** Provided data follows **

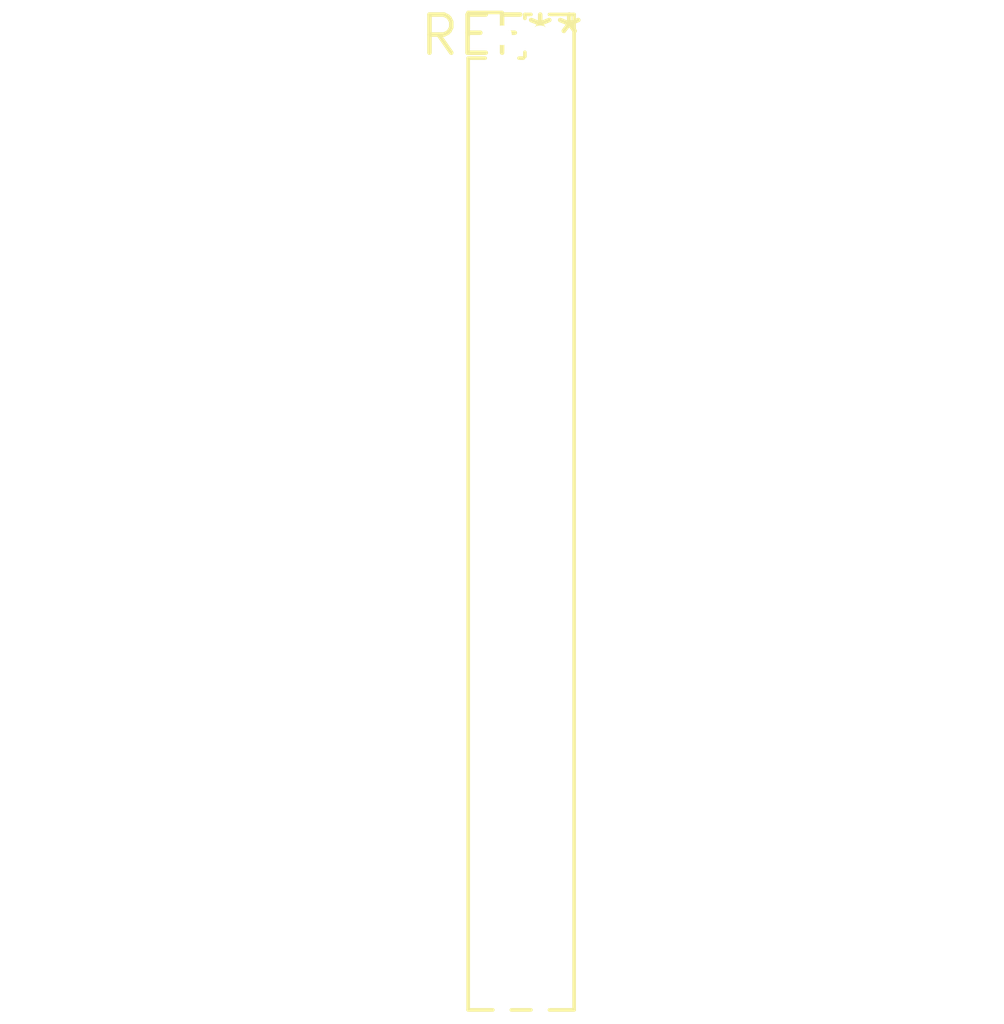
<source format=kicad_pcb>
(kicad_pcb (version 20240108) (generator pcbnew)

  (general
    (thickness 1.6)
  )

  (paper "A4")
  (layers
    (0 "F.Cu" signal)
    (31 "B.Cu" signal)
    (32 "B.Adhes" user "B.Adhesive")
    (33 "F.Adhes" user "F.Adhesive")
    (34 "B.Paste" user)
    (35 "F.Paste" user)
    (36 "B.SilkS" user "B.Silkscreen")
    (37 "F.SilkS" user "F.Silkscreen")
    (38 "B.Mask" user)
    (39 "F.Mask" user)
    (40 "Dwgs.User" user "User.Drawings")
    (41 "Cmts.User" user "User.Comments")
    (42 "Eco1.User" user "User.Eco1")
    (43 "Eco2.User" user "User.Eco2")
    (44 "Edge.Cuts" user)
    (45 "Margin" user)
    (46 "B.CrtYd" user "B.Courtyard")
    (47 "F.CrtYd" user "F.Courtyard")
    (48 "B.Fab" user)
    (49 "F.Fab" user)
    (50 "User.1" user)
    (51 "User.2" user)
    (52 "User.3" user)
    (53 "User.4" user)
    (54 "User.5" user)
    (55 "User.6" user)
    (56 "User.7" user)
    (57 "User.8" user)
    (58 "User.9" user)
  )

  (setup
    (pad_to_mask_clearance 0)
    (pcbplotparams
      (layerselection 0x00010fc_ffffffff)
      (plot_on_all_layers_selection 0x0000000_00000000)
      (disableapertmacros false)
      (usegerberextensions false)
      (usegerberattributes false)
      (usegerberadvancedattributes false)
      (creategerberjobfile false)
      (dashed_line_dash_ratio 12.000000)
      (dashed_line_gap_ratio 3.000000)
      (svgprecision 4)
      (plotframeref false)
      (viasonmask false)
      (mode 1)
      (useauxorigin false)
      (hpglpennumber 1)
      (hpglpenspeed 20)
      (hpglpendiameter 15.000000)
      (dxfpolygonmode false)
      (dxfimperialunits false)
      (dxfusepcbnewfont false)
      (psnegative false)
      (psa4output false)
      (plotreference false)
      (plotvalue false)
      (plotinvisibletext false)
      (sketchpadsonfab false)
      (subtractmaskfromsilk false)
      (outputformat 1)
      (mirror false)
      (drillshape 1)
      (scaleselection 1)
      (outputdirectory "")
    )
  )

  (net 0 "")

  (footprint "PinHeader_2x26_P1.27mm_Vertical" (layer "F.Cu") (at 0 0))

)

</source>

** End of Provided data **

About this task: Display every line of the listing that contains the string "SilkS".

Response area:
    (36 "B.SilkS" user "B.Silkscreen")
    (37 "F.SilkS" user "F.Silkscreen")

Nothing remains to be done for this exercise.